#### YOUR INSTRUCTIONS:
What is needed is a verbatim copy of the data, minus the pictures.

----

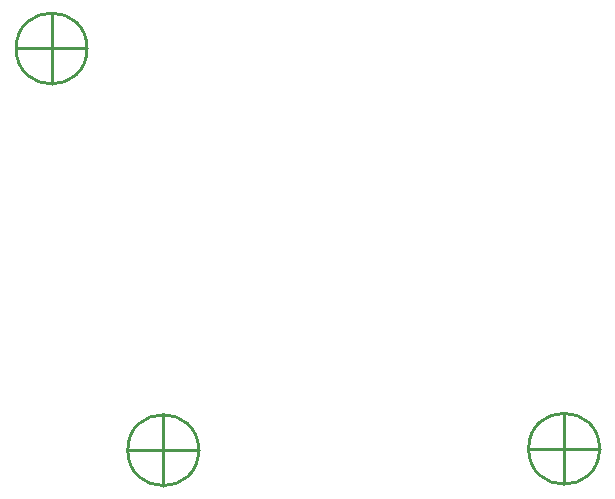
<source format=gbr>
%TF.GenerationSoftware,KiCad,Pcbnew,7.0.1*%
%TF.CreationDate,2023-08-29T20:30:58-03:00*%
%TF.ProjectId,Wakanda_MultiRobot,57616b61-6e64-4615-9f4d-756c7469526f,rev?*%
%TF.SameCoordinates,Original*%
%TF.FileFunction,Legend,Bot*%
%TF.FilePolarity,Positive*%
%FSLAX46Y46*%
G04 Gerber Fmt 4.6, Leading zero omitted, Abs format (unit mm)*
G04 Created by KiCad (PCBNEW 7.0.1) date 2023-08-29 20:30:58*
%MOMM*%
%LPD*%
G01*
G04 APERTURE LIST*
%ADD10C,0.254000*%
G04 APERTURE END LIST*
D10*
%TO.C,P3*%
X183790000Y-97190000D02*
X189790000Y-97190000D01*
X186790000Y-94190000D02*
X186790000Y-100190000D01*
X189790000Y-97190000D02*
G75*
G03*
X189790000Y-97190000I-3000000J0D01*
G01*
%TO.C,P2*%
X149850000Y-97310000D02*
X155850000Y-97310000D01*
X152850000Y-94310000D02*
X152850000Y-100310000D01*
X155850000Y-97310000D02*
G75*
G03*
X155850000Y-97310000I-3000000J0D01*
G01*
%TO.C,P4*%
X140400000Y-63300000D02*
X146400000Y-63300000D01*
X143400000Y-60300000D02*
X143400000Y-66300000D01*
X146400000Y-63300000D02*
G75*
G03*
X146400000Y-63300000I-3000000J0D01*
G01*
%TD*%
M02*

</source>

----

#### RESPONSE FOR THIS EXERCISE:
<source format=gbr>
%TF.GenerationSoftware,KiCad,Pcbnew,7.0.1*%
%TF.CreationDate,2023-08-29T20:30:58-03:00*%
%TF.ProjectId,Wakanda_MultiRobot,57616b61-6e64-4615-9f4d-756c7469526f,rev?*%
%TF.SameCoordinates,Original*%
%TF.FileFunction,Legend,Bot*%
%TF.FilePolarity,Positive*%
%FSLAX46Y46*%
G04 Gerber Fmt 4.6, Leading zero omitted, Abs format (unit mm)*
G04 Created by KiCad (PCBNEW 7.0.1) date 2023-08-29 20:30:58*
%MOMM*%
%LPD*%
G01*
G04 APERTURE LIST*
%ADD10C,0.254000*%
G04 APERTURE END LIST*
D10*
%TO.C,P3*%
X183790000Y-97190000D02*
X189790000Y-97190000D01*
X186790000Y-94190000D02*
X186790000Y-100190000D01*
X189790000Y-97190000D02*
G75*
G03*
X189790000Y-97190000I-3000000J0D01*
G01*
%TO.C,P2*%
X149850000Y-97310000D02*
X155850000Y-97310000D01*
X152850000Y-94310000D02*
X152850000Y-100310000D01*
X155850000Y-97310000D02*
G75*
G03*
X155850000Y-97310000I-3000000J0D01*
G01*
%TO.C,P4*%
X140400000Y-63300000D02*
X146400000Y-63300000D01*
X143400000Y-60300000D02*
X143400000Y-66300000D01*
X146400000Y-63300000D02*
G75*
G03*
X146400000Y-63300000I-3000000J0D01*
G01*
%TD*%
M02*

</source>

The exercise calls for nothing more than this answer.